* **Provided passage**:
-*-*-

Adding a new template is one file. Export a React component matching the interface, register it in the template map. No routing changes, no database changes.

The Honest Downsides

I shipped this. It works. People use it. But here’s what I’d warn you about:

D1 is not Postgres. If your app needs transactions across tables, complex joins, or JSON operators, D1 will frustrate you. I work around it with application-level consistency (write to multiple tables in sequence, handle partial failures), but it’s not elegant.

No ISR on Workers. Same constraint as my portfolio. Public resume pages are fully dynamic (SSR) with edge cache in front. No stale-while-revalidate at the framework level — just Cache-Control headers and Cloudflare CDN. For a resume site, the traffic is low enough that D1 handles the load directly.

Debugging is painful. Local dev uses Node.js via next dev. Production uses V8 isolates. I’ve had code pass all local tests and break on deploy because of subtle runtime differences. wrangler dev catches most of it, but not everything. The Durable Object + Queue integration is particularly hard to test locally.

Better Auth on D1 needs a proxy hack. Better Auth internally creates Date objects. D1’s driver doesn’t serialize them correctly. I had to wrap the database connection in a Proxy that intercepts Date instances and converts them to ISO strings before they hit the driver. It works, but it’s the kind of hack that makes you question your life choices.

Edge middleware can’t access D1. I wanted to check onboarding status in middleware and redirect incomplete users. Nope — Edge middleware runs in a different context without D1 bindings. Moved the check to page components and API routes. More code, same result.

-*-*-

[Multi-view scene reconstruction data]
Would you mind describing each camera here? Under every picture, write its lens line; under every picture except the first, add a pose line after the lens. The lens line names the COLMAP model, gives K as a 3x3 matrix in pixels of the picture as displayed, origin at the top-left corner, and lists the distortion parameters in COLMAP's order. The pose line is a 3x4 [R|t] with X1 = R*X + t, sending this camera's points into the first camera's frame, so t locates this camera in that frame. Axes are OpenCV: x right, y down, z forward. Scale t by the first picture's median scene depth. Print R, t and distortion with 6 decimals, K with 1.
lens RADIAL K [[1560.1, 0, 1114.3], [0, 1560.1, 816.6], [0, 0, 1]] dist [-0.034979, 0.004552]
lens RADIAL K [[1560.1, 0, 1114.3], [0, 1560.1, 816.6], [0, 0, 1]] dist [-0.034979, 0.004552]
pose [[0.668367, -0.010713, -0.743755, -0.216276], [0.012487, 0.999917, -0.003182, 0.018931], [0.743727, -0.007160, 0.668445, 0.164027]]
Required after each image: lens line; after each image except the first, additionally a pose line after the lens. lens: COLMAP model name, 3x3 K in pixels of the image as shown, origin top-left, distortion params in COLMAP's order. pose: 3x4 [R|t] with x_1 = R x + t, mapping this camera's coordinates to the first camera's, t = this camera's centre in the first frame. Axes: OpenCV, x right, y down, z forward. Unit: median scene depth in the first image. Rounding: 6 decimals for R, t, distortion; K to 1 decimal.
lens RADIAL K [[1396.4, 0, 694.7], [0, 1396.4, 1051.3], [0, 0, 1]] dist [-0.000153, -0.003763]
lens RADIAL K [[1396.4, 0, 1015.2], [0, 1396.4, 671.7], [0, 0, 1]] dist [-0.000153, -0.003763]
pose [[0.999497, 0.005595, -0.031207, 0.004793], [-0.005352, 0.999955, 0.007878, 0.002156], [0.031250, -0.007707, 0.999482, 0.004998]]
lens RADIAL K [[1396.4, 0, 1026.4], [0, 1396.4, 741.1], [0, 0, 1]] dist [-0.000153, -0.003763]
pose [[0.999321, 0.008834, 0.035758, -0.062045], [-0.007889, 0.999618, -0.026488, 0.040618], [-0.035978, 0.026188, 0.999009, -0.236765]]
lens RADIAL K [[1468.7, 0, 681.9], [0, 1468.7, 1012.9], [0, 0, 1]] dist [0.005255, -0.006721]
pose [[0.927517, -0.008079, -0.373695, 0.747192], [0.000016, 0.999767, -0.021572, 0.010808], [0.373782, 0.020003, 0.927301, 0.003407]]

-*-*-

* **Check your understanding**:
a) In the passage on the honest downsides, what does the Proxy convert Date instances into before they reach the D1 driver?
b) Retype the stretch of the passage on the honest downsides from "I shipped this." through "it’s not elegant.".

* **Task solutions**:
a) ISO strings.

b)
I shipped this. It works. People use it. But here’s what I’d warn you about:

D1 is not Postgres. If your app needs transactions across tables, complex joins, or JSON operators, D1 will frustrate you. I work around it with application-level consistency (write to multiple tables in sequence, handle partial failures), but it’s not elegant.